● Data supplied:
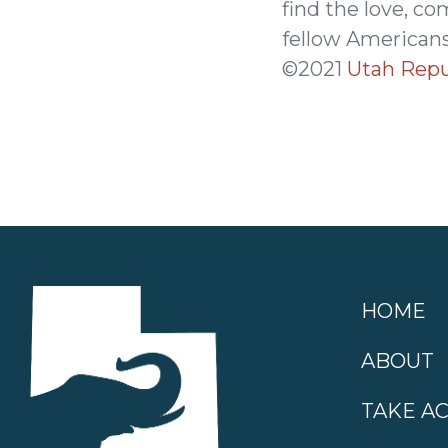
find the love, co
fellow Americans
©2021
Utah Repu
HOME
ABOUT
TAKE A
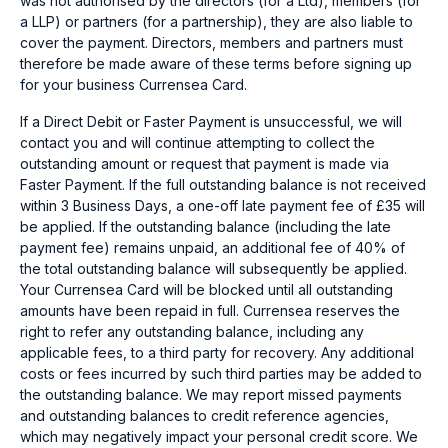
was not authorised by the directors (for a Ltd), members (for
a LLP) or partners (for a partnership), they are also liable to
cover the payment. Directors, members and partners must
therefore be made aware of these terms before signing up
for your business Currensea Card.
If a Direct Debit or Faster Payment is unsuccessful, we will
contact you and will continue attempting to collect the
outstanding amount or request that payment is made via
Faster Payment. If the full outstanding balance is not received
within 3 Business Days, a one-off late payment fee of £35 will
be applied. If the outstanding balance (including the late
payment fee) remains unpaid, an additional fee of 40% of
the total outstanding balance will subsequently be applied.
Your Currensea Card will be blocked until all outstanding
amounts have been repaid in full. Currensea reserves the
right to refer any outstanding balance, including any
applicable fees, to a third party for recovery. Any additional
costs or fees incurred by such third parties may be added to
the outstanding balance. We may report missed payments
and outstanding balances to credit reference agencies,
which may negatively impact your personal credit score. We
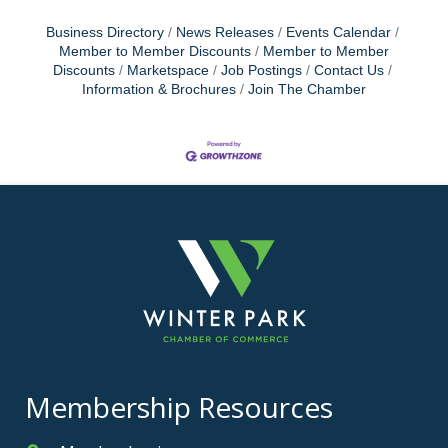
Business Directory
News Releases
Events Calendar
Member to Member Discounts
Member to Member
Discounts
Marketspace
Job Postings
Contact Us
Information & Brochures
Join The Chamber
Membership Resources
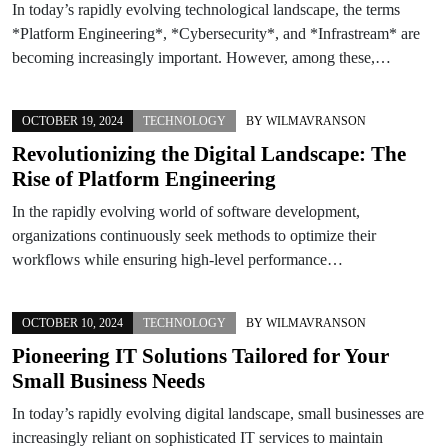
In today’s rapidly evolving technological landscape, the terms
*Platform Engineering*, *Cybersecurity*, and *Infrastream* are
becoming increasingly important. However, among these,…
OCTOBER 19, 2024
TECHNOLOGY
BY
WILMAVRANSON
Revolutionizing the Digital Landscape: The
Rise of Platform Engineering
In the rapidly evolving world of software development,
organizations continuously seek methods to optimize their
workflows while ensuring high-level performance…
OCTOBER 10, 2024
TECHNOLOGY
BY
WILMAVRANSON
Pioneering IT Solutions Tailored for Your
Small Business Needs
In today’s rapidly evolving digital landscape, small businesses are
increasingly reliant on sophisticated IT services to maintain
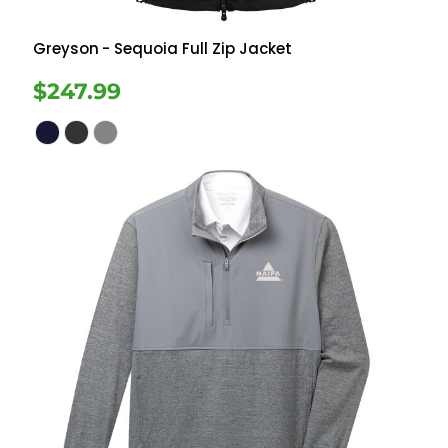
Greyson
- Sequoia Full Zip Jacket
$247.99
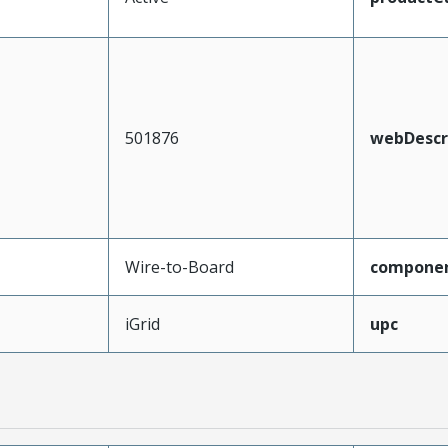
501876
webDescr
Wire-to-Board
compone
iGrid
upc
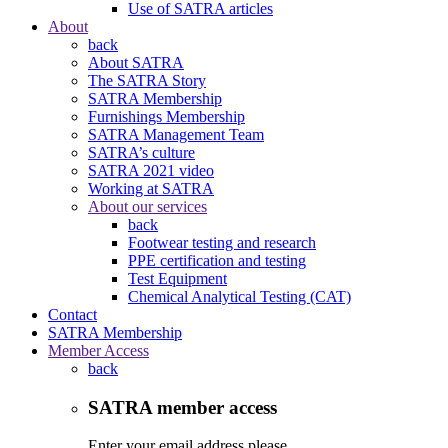
Use of SATRA articles
About
back
About SATRA
The SATRA Story
SATRA Membership
Furnishings Membership
SATRA Management Team
SATRA’s culture
SATRA 2021 video
Working at SATRA
About our services
back
Footwear testing and research
PPE certification and testing
Test Equipment
Chemical Analytical Testing (CAT)
Contact
SATRA Membership
Member Access
back
SATRA member access
Enter your email address please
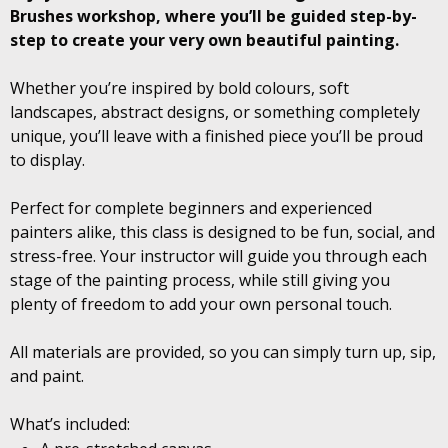
Brushes workshop, where you’ll be guided step-by-
step to create your very own beautiful painting.
Whether you’re inspired by bold colours, soft
landscapes, abstract designs, or something completely
unique, you’ll leave with a finished piece you’ll be proud
to display.
Perfect for complete beginners and experienced
painters alike, this class is designed to be fun, social, and
stress-free. Your instructor will guide you through each
stage of the painting process, while still giving you
plenty of freedom to add your own personal touch.
All materials are provided, so you can simply turn up, sip,
and paint.
What’s included:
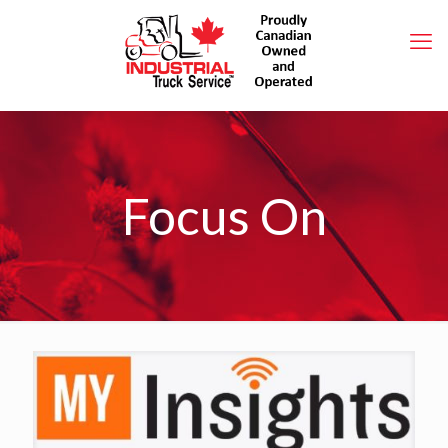
Focus On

● The problem:
Repeat word for word the lines in the rows above, beginning at the line that contains "Business Directory" and stopping after the line that contains "Membership Resources".

● Result:
Business Directory
News Releases
Events Calendar
Member to Member Discounts
Member to Member
Discounts
Marketspace
Job Postings
Contact Us
Information & Brochures
Join The Chamber
Membership Resources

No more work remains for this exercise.